L’articolo 18 non sarà modificato. Affermazione forse un po’ rischiosa, perché sembra che si stia facendo di tutto perché invece proprio a una nuova versione di quella norma si arrivi. L’incidente, se di incidente si è trattato, della bozza del decreto sulle liberalizzazioni, sta proprio a dimostrare l’insistenza con la quale anche il governo Monti torna sempre a battere quel tasto. Ma se l’esecutivo sembra intenzionato a percorrere in un modo o nell’altro quella strada, il sindacato, tutto, dalla Fiom all’Ugl, come dire dal diavolo all’acqua santa, è intenzionato a impedire che ciò avvenga. E se il sindacato, tutto il sindacato, si oppone, sembra difficile che il governo si getti a capofitto in uno scontro se può evitarlo. E non c’è ragione economica che costringa il governo a toccare l’articolo 18.
Se ciò è vero, è giusto chiedersi perché allora la Confindustria, che è stata molto attenta l’anno scorso a portare il sindacato a un nuovo accordo generale condiviso da tutte le organizzazioni, evitando divisioni e accordi separati, sia invece così ferma nell’affermare l’opportunità di rivedere la norma sui licenziamenti.

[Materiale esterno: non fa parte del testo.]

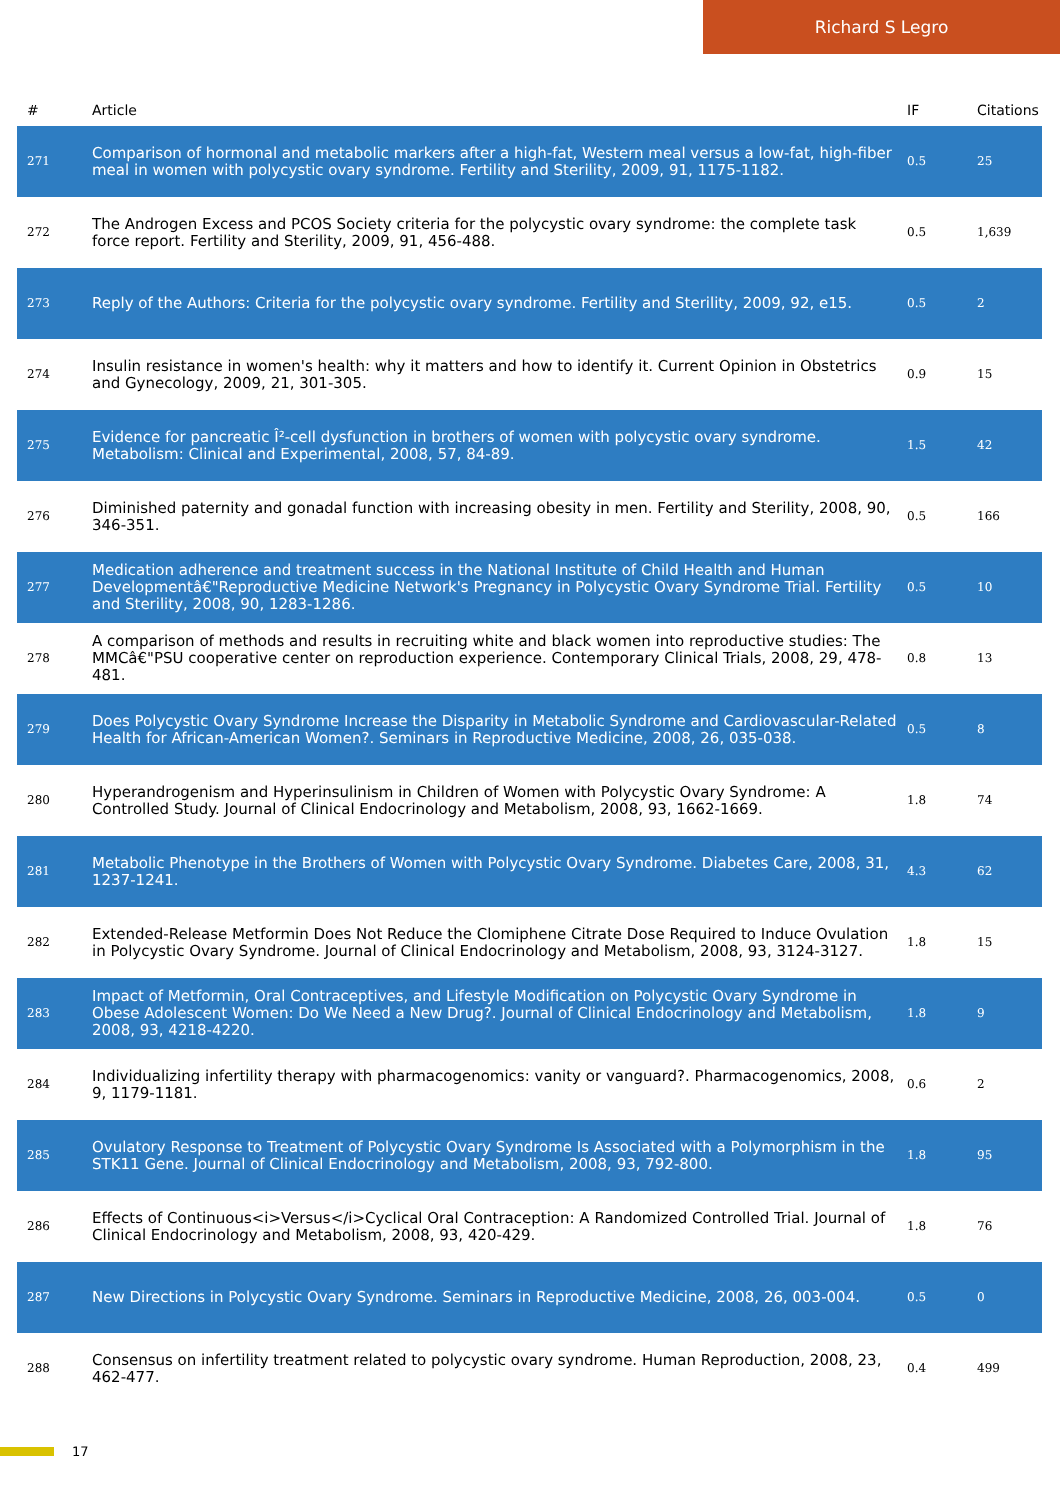Richard S Legro
| # | Article | IF | Citations |
| --- | --- | --- | --- |
| 271 | Comparison of hormonal and metabolic markers after a high-fat, Western meal versus a low-fat, high-fiber meal in women with polycystic ovary syndrome. Fertility and Sterility, 2009, 91, 1175-1182. | 0.5 | 25 |
| 272 | The Androgen Excess and PCOS Society criteria for the polycystic ovary syndrome: the complete task force report. Fertility and Sterility, 2009, 91, 456-488. | 0.5 | 1,639 |
| 273 | Reply of the Authors: Criteria for the polycystic ovary syndrome. Fertility and Sterility, 2009, 92, e15. | 0.5 | 2 |
| 274 | Insulin resistance in women's health: why it matters and how to identify it. Current Opinion in Obstetrics and Gynecology, 2009, 21, 301-305. | 0.9 | 15 |
| 275 | Evidence for pancreatic Î²-cell dysfunction in brothers of women with polycystic ovary syndrome. Metabolism: Clinical and Experimental, 2008, 57, 84-89. | 1.5 | 42 |
| 276 | Diminished paternity and gonadal function with increasing obesity in men. Fertility and Sterility, 2008, 90, 346-351. | 0.5 | 166 |
| 277 | Medication adherence and treatment success in the National Institute of Child Health and Human Developmentâ€"Reproductive Medicine Network's Pregnancy in Polycystic Ovary Syndrome Trial. Fertility and Sterility, 2008, 90, 1283-1286. | 0.5 | 10 |
| 278 | A comparison of methods and results in recruiting white and black women into reproductive studies: The MMCâ€"PSU cooperative center on reproduction experience. Contemporary Clinical Trials, 2008, 29, 478-481. | 0.8 | 13 |
| 279 | Does Polycystic Ovary Syndrome Increase the Disparity in Metabolic Syndrome and Cardiovascular-Related Health for African-American Women?. Seminars in Reproductive Medicine, 2008, 26, 035-038. | 0.5 | 8 |
| 280 | Hyperandrogenism and Hyperinsulinism in Children of Women with Polycystic Ovary Syndrome: A Controlled Study. Journal of Clinical Endocrinology and Metabolism, 2008, 93, 1662-1669. | 1.8 | 74 |
| 281 | Metabolic Phenotype in the Brothers of Women with Polycystic Ovary Syndrome. Diabetes Care, 2008, 31, 1237-1241. | 4.3 | 62 |
| 282 | Extended-Release Metformin Does Not Reduce the Clomiphene Citrate Dose Required to Induce Ovulation in Polycystic Ovary Syndrome. Journal of Clinical Endocrinology and Metabolism, 2008, 93, 3124-3127. | 1.8 | 15 |
| 283 | Impact of Metformin, Oral Contraceptives, and Lifestyle Modification on Polycystic Ovary Syndrome in Obese Adolescent Women: Do We Need a New Drug?. Journal of Clinical Endocrinology and Metabolism, 2008, 93, 4218-4220. | 1.8 | 9 |
| 284 | Individualizing infertility therapy with pharmacogenomics: vanity or vanguard?. Pharmacogenomics, 2008, 9, 1179-1181. | 0.6 | 2 |
| 285 | Ovulatory Response to Treatment of Polycystic Ovary Syndrome Is Associated with a Polymorphism in the STK11 Gene. Journal of Clinical Endocrinology and Metabolism, 2008, 93, 792-800. | 1.8 | 95 |
| 286 | Effects of Continuous<i>Versus</i>Cyclical Oral Contraception: A Randomized Controlled Trial. Journal of Clinical Endocrinology and Metabolism, 2008, 93, 420-429. | 1.8 | 76 |
| 287 | New Directions in Polycystic Ovary Syndrome. Seminars in Reproductive Medicine, 2008, 26, 003-004. | 0.5 | 0 |
| 288 | Consensus on infertility treatment related to polycystic ovary syndrome. Human Reproduction, 2008, 23, 462-477. | 0.4 | 499 |
17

La spiegazione va cercata forse nella congiuntura dei prossimi mesi, alla quale gli imprenditori non possono non guardare con qualche preoccupazione.
Perché la recessione morde, la domanda, quella interna, ma ormai anche quella estera, è fiacca, le previsioni sono tutte intonate al nero fisso. I bilanci prossimi futuri delle aziende saranno tutti pesanti, perché la produttività non cresce, le vendite sono sotto tono, il costo del lavoro cresce. Del resto, la rivoluzione portata dal governo Monti al sistema previdenziale ha peggiorato sostanzialmente la situazione. Perché adesso le aziende dovranno tenersi i lavoratori per più anni di quanto non dovessero fare prima e questo costa non poco in termini di salari e contribuzione, oltre che in capacità generale di innovazione.
Le imprese avranno difficoltà nel prossimo futuro a tenersi il personale che hanno al momento, né possono fare più affidamento sugli accordi di prepensionamenti, che per anni sono stati lo sfogo di situazioni di difficoltà aziendali, a spese della collettività. Adesso questa si è impoverita e non si può più ricorrere a questo strumento. Restano i licenziamenti e, anche se quelli collettivi hanno una storia tutta diversa dai licenziamenti individuali (ai quali si applica l’articolo 18), è evidente che un alleggerimento delle norme può risultare positivo.
Insomma, le imprese hanno un evidente interesse a un allentamento delle norme sui licenziamenti, che non è capitale, ma può far comodo in una situazione di difficoltà. Basta questo perché, nonostante l’opposizione del sindacato, si vada avanti nella revisione dell’articolo 18? A costo di essere inguaribili ottimisti, continuiamo a pensare di no.